A paleontological discovery in Morocco has provided direct clues as to how the symmetry of starfish, a five-ray body organization that distinguishes them in the animal kingdom. The key piece is a Cambrian echinoderm that documents, in unusual detail, the transition from a bilateral body towards pentaradial architecture.
The protagonist of the study is Atlascystis acantha, a fossil of about 510 million years recovered in the Moroccan Anti-Atlas and analyzed by an international team co-led by the IGME-CSICThe research, published in the journal Current Biology, shows that this organism combined bilateral traits with characters that anticipated the five-radius symmetry of modern echinoderms.
A discovery that reorders the origin of stellar symmetry
In present-day echinoderms, such as starfish, pentaradial symmetry It dominates the adult stage, although its larvae are bilateral. Atlascystis acantha breaks this scheme because it maintained bilaterality in maturity, while exhibiting structures that point to the transition towards a radial body plan, which makes it a evolutionary link essential.
To understand the contrast, it is worth remembering that the pentameric symmetry divides the body into five equivalent sectors, something evident in starfish. This organization is not exclusive to them: it also characterizes sea urchins, crinoids and holothurians, all members of the group of echinoderms, Unlike the cnidarians with radial symmetry.
What Atlascystis acantha reveals and why it matters
The study identifies Atlascystis acantha as the oldest known echinoderm with bilateral symmetry in the adult phase and documented at different stages of development. Its anatomy combines primitive features with elements characteristic of radial forms, placing it at a key intermediate point for reconstructing the morphological transition.
Among these elements, the following stand out: ambulacra, ducts associated with the water vascular system with which current echinoderms move, feed and attach to the substrate. The presence of ambulacra in such an ancient bilateral form helps to directly link the first echinoderms with their modern descendants.

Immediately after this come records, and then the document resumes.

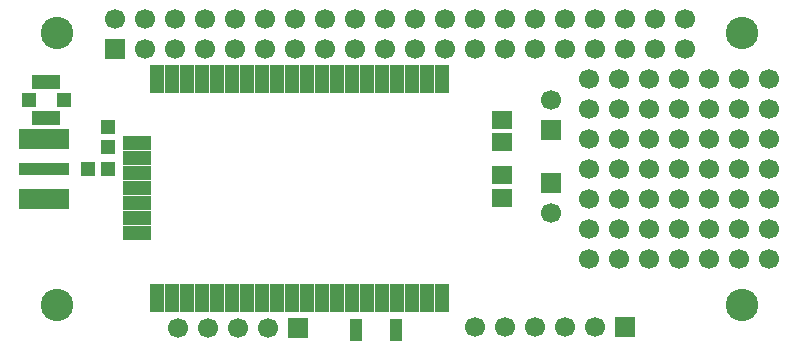
<source format=gbr>
G04 DipTrace 3.1.0.0*
G04 TopMask.gbr*
%MOMM*%
G04 #@! TF.FileFunction,Soldermask,Top*
G04 #@! TF.Part,Single*
%ADD40C,2.75*%
%ADD47R,2.45X1.3*%
%ADD49R,1.3X1.25*%
%ADD51R,2.474X1.21*%
%ADD53R,1.21X2.474*%
%ADD55R,1.0X1.9*%
%ADD57R,1.2X1.3*%
%ADD59R,1.3X1.2*%
%ADD61C,1.7*%
%ADD63C,1.7*%
%ADD65R,1.7X1.7*%
%ADD69R,1.7X1.5*%
%ADD71R,4.26X1.05*%
%ADD73R,4.26X1.72*%
%FSLAX35Y35*%
G04*
G71*
G90*
G75*
G01*
G04 TopMask*
%LPD*%
D73*
X1241334Y2245001D3*
D71*
X1242334Y2499001D3*
D73*
Y2752001D3*
D69*
X5115001Y2725001D3*
Y2915001D3*
Y2445001D3*
Y2255001D3*
D40*
X1349667Y1349001D3*
Y3649334D3*
X7150001D3*
X7149667Y1348667D3*
D65*
X1843667Y3517001D3*
D63*
Y3771001D3*
X2097667Y3517001D3*
Y3771001D3*
X2351667Y3517001D3*
Y3771001D3*
X2605667Y3517001D3*
Y3771001D3*
X2859667Y3517001D3*
Y3771001D3*
X3113667Y3517001D3*
Y3771001D3*
X3367667Y3517001D3*
Y3771001D3*
X3621667Y3517001D3*
Y3771001D3*
X3875667Y3517001D3*
Y3771001D3*
X4129667Y3517001D3*
Y3771001D3*
X4383667Y3517001D3*
Y3771001D3*
X4637667Y3517001D3*
Y3771001D3*
X4891667Y3517001D3*
Y3771001D3*
X5145667Y3517001D3*
Y3771001D3*
X5399667Y3517001D3*
Y3771001D3*
X5653667Y3517001D3*
Y3771001D3*
X5907667Y3517001D3*
Y3771001D3*
X6161667Y3517001D3*
Y3771001D3*
X6415667Y3517001D3*
Y3771001D3*
X6669667Y3517001D3*
Y3771001D3*
D65*
X6160001Y1160001D3*
D63*
X5906001D3*
X5652001D3*
X5398001D3*
X5144001D3*
X4890001D3*
D65*
X5530001Y2380001D3*
D63*
Y2126001D3*
D65*
Y2830001D3*
D63*
Y3084001D3*
D61*
X5852001Y3002001D3*
X6106001D3*
X6360001D3*
X6614001D3*
X6868001D3*
X7122001D3*
X7376001D3*
X5852001Y2748001D3*
X6106001D3*
X6360001D3*
X6614001D3*
X6868001D3*
X7122001D3*
X7376001D3*
Y2494001D3*
X7122001D3*
X6868001D3*
X6614001D3*
X6360001D3*
X6106001D3*
X5852001D3*
Y2240001D3*
X6106001D3*
X6360001D3*
X6614001D3*
X6868001D3*
X7122001D3*
X7376001D3*
Y1986001D3*
X7122001D3*
X6868001D3*
X6614001D3*
X6360001D3*
X6106001D3*
X5852001D3*
Y1732001D3*
X6106001D3*
X6360001D3*
X6614001D3*
X6868001D3*
X7122001D3*
X7376001D3*
X5852001Y3256001D3*
X6106001D3*
X6360001D3*
X6614001D3*
X6868001D3*
X7122001D3*
X7376001D3*
D65*
X3386334Y1147001D3*
D63*
X3132334D3*
X2878334D3*
X2624334D3*
X2370334D3*
D59*
X1780001Y2500001D3*
X1610001D3*
D57*
X1780001Y2680001D3*
Y2850001D3*
D55*
X4220001Y1130001D3*
X3880001D3*
D53*
X4608334Y3259334D3*
X4481334D3*
X4354334D3*
X4227334D3*
X4100334D3*
X3973334D3*
X3846334D3*
X3719334D3*
X3592334D3*
X3465334D3*
X3338334D3*
X3211334D3*
X3084334D3*
X2957334D3*
X2830334D3*
X2703334D3*
X2576334D3*
X2449334D3*
X2322334D3*
X2195334D3*
D51*
X2030834Y2713834D3*
Y2586834D3*
Y2459834D3*
Y2332834D3*
Y2205834D3*
Y2078834D3*
Y1951834D3*
D53*
X2195334Y1406334D3*
X2322334D3*
X2449334D3*
X2576334D3*
X2703334D3*
X2830334D3*
X2957334D3*
X3084334D3*
X3211334D3*
X3338334D3*
X3465334D3*
X3592334D3*
X3719334D3*
X3846334D3*
X3973334D3*
X4100334D3*
X4227334D3*
X4354334D3*
X4481334D3*
X4608334D3*
D49*
X1409001Y3081001D3*
X1109001D3*
D47*
X1259001Y3231001D3*
Y2931001D3*
M02*

</source>
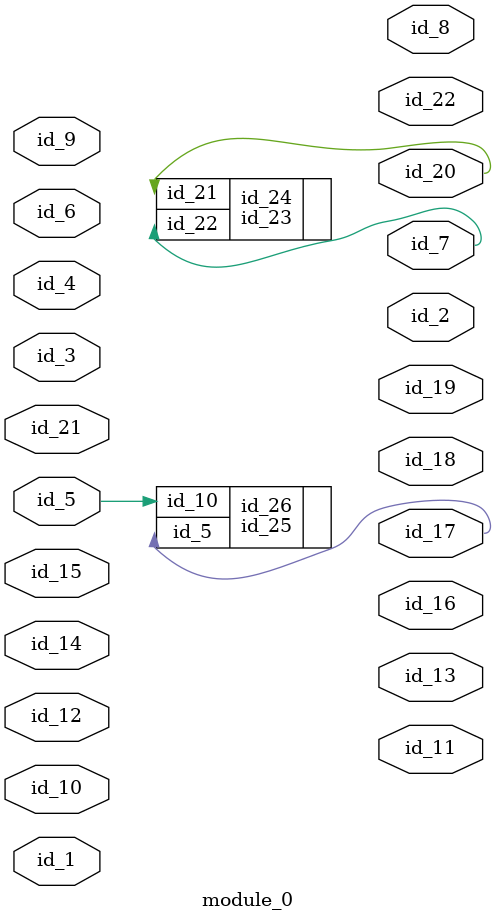
<source format=v>
`timescale 1ps / 1ps
module module_0 (
    id_1,
    id_2,
    id_3,
    id_4,
    id_5,
    id_6,
    id_7,
    id_8,
    id_9,
    id_10,
    id_11,
    id_12,
    id_13,
    id_14,
    id_15,
    id_16,
    id_17,
    id_18,
    id_19,
    id_20,
    id_21,
    id_22
);
  output id_22;
  input id_21;
  output id_20;
  output id_19;
  output id_18;
  output id_17;
  output id_16;
  input id_15;
  input id_14;
  output id_13;
  input id_12;
  output id_11;
  input id_10;
  input id_9;
  output id_8;
  output id_7;
  input id_6;
  input id_5;
  input id_4;
  input id_3;
  output id_2;
  input id_1;
  id_23 id_24 (
      .id_21(id_20),
      .id_22(id_7)
  );
  id_25 id_26 (
      .id_10(id_5),
      .id_5 (id_17)
  );
endmodule

</source>
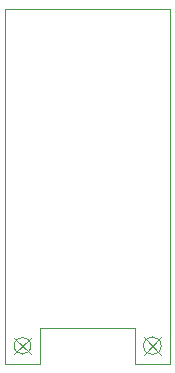
<source format=gm1>
G04 #@! TF.GenerationSoftware,KiCad,Pcbnew,(6.0.5-0)*
G04 #@! TF.CreationDate,2022-11-14T22:05:51-05:00*
G04 #@! TF.ProjectId,rp_ducky,72705f64-7563-46b7-992e-6b696361645f,rev?*
G04 #@! TF.SameCoordinates,Original*
G04 #@! TF.FileFunction,Profile,NP*
%FSLAX46Y46*%
G04 Gerber Fmt 4.6, Leading zero omitted, Abs format (unit mm)*
G04 Created by KiCad (PCBNEW (6.0.5-0)) date 2022-11-14 22:05:51*
%MOMM*%
%LPD*%
G01*
G04 APERTURE LIST*
G04 #@! TA.AperFunction,Profile*
%ADD10C,0.100000*%
G04 #@! TD*
G04 APERTURE END LIST*
D10*
X80000000Y-70000000D02*
X81500000Y-70000000D01*
X91000000Y-67000000D02*
X91000000Y-70000000D01*
X80000000Y-40000000D02*
X80000000Y-70000000D01*
X81500000Y-70000000D02*
X83000000Y-70000000D01*
X83000000Y-67000000D02*
X91000000Y-67000000D01*
X91000000Y-70000000D02*
X94000000Y-70000000D01*
X94000000Y-40000000D02*
X80000000Y-40000000D01*
X83000000Y-70000000D02*
X83000000Y-67000000D01*
X94000000Y-70000000D02*
X94000000Y-40000000D01*
X82200000Y-68500000D02*
G75*
G03*
X82200000Y-68500000I-700000J0D01*
G01*
X80800000Y-67800000D02*
X82200000Y-69200000D01*
X80800000Y-69200000D02*
X82200000Y-67800000D01*
X93250000Y-68500000D02*
G75*
G03*
X93250000Y-68500000I-750000J0D01*
G01*
X91750000Y-67750000D02*
X93250000Y-69250000D01*
X91750000Y-69250000D02*
X93250000Y-67750000D01*
M02*

</source>
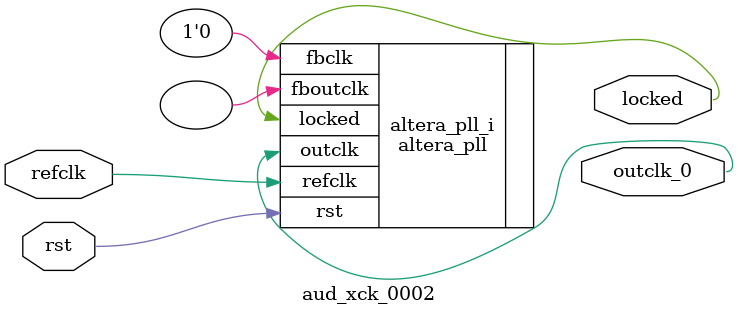
<source format=v>
`timescale 1ns/10ps
module  aud_xck_0002(

	// interface 'refclk'
	input wire refclk,

	// interface 'reset'
	input wire rst,

	// interface 'outclk0'
	output wire outclk_0,

	// interface 'locked'
	output wire locked
);

	altera_pll #(
		.fractional_vco_multiplier("true"),
		.reference_clock_frequency("50.0 MHz"),
		.operation_mode("direct"),
		.number_of_clocks(1),
		.output_clock_frequency0("18.432000 MHz"),
		.phase_shift0("0 ps"),
		.duty_cycle0(50),
		.output_clock_frequency1("0 MHz"),
		.phase_shift1("0 ps"),
		.duty_cycle1(50),
		.output_clock_frequency2("0 MHz"),
		.phase_shift2("0 ps"),
		.duty_cycle2(50),
		.output_clock_frequency3("0 MHz"),
		.phase_shift3("0 ps"),
		.duty_cycle3(50),
		.output_clock_frequency4("0 MHz"),
		.phase_shift4("0 ps"),
		.duty_cycle4(50),
		.output_clock_frequency5("0 MHz"),
		.phase_shift5("0 ps"),
		.duty_cycle5(50),
		.output_clock_frequency6("0 MHz"),
		.phase_shift6("0 ps"),
		.duty_cycle6(50),
		.output_clock_frequency7("0 MHz"),
		.phase_shift7("0 ps"),
		.duty_cycle7(50),
		.output_clock_frequency8("0 MHz"),
		.phase_shift8("0 ps"),
		.duty_cycle8(50),
		.output_clock_frequency9("0 MHz"),
		.phase_shift9("0 ps"),
		.duty_cycle9(50),
		.output_clock_frequency10("0 MHz"),
		.phase_shift10("0 ps"),
		.duty_cycle10(50),
		.output_clock_frequency11("0 MHz"),
		.phase_shift11("0 ps"),
		.duty_cycle11(50),
		.output_clock_frequency12("0 MHz"),
		.phase_shift12("0 ps"),
		.duty_cycle12(50),
		.output_clock_frequency13("0 MHz"),
		.phase_shift13("0 ps"),
		.duty_cycle13(50),
		.output_clock_frequency14("0 MHz"),
		.phase_shift14("0 ps"),
		.duty_cycle14(50),
		.output_clock_frequency15("0 MHz"),
		.phase_shift15("0 ps"),
		.duty_cycle15(50),
		.output_clock_frequency16("0 MHz"),
		.phase_shift16("0 ps"),
		.duty_cycle16(50),
		.output_clock_frequency17("0 MHz"),
		.phase_shift17("0 ps"),
		.duty_cycle17(50),
		.pll_type("General"),
		.pll_subtype("General")
	) altera_pll_i (
		.rst	(rst),
		.outclk	({outclk_0}),
		.locked	(locked),
		.fboutclk	( ),
		.fbclk	(1'b0),
		.refclk	(refclk)
	);
endmodule


</source>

From the bilateral plane to five rays: the role of the ambulacra
The evolutionary key lies in how the organisms were reorganized and multiplied. ambulacra over time. Evidence indicates a path in which the duplication and subsequent reconfiguration of these structures ended up establishing the five-spoke symmetry characteristic of the sea ​​stars.
- The oldest forms show two ambulacra, a simple, bilateral pattern.
- In certain lineages a reduction to one, followed by further duplications.
- The series of duplications led first to three and finally to five spokes, establishing the pentaradial architecture.
This itinerary explains why current echinoderms, despite their apparent radial symmetry, retain a bilateral imprint in their development and how the pentardiality emerged as a stable solution in the group.
Where and how the fossil was studied
The specimens come from deposits of the Lower Cambrian in the Anti-Atlas (Morocco), an exceptional region for investigating the early diversification of animal life. This geological context provides a time frame of around 510 million years, key to understanding the emergence of new body plans.
The team applied Synchrotron radiation to obtain high-resolution three-dimensional reconstructions without the need for mechanical preparation, thus avoiding alteration of the material. Thanks to this technique, it was possible to precisely observe internal and external details that reveal how the structures of the material were organized. fossilized organism.
Implications for understanding modern-day starfish
By documenting an intermediate stage between ancestral bilaterality and pentaradial symmetry, the work fills a gap in the fossil record and offers an anatomical basis for interpreting why starfish have five arms. The link provided by the ambulacra connects the early diversity of echinoderms with their remarkable later success.
The combination of a key fossil, a precise geological context and advanced imaging techniques allows to reconstruct the change of a bilateral body plane to another radial, shedding new light on how the symmetry that characterizes the sea ​​stars and their close relatives.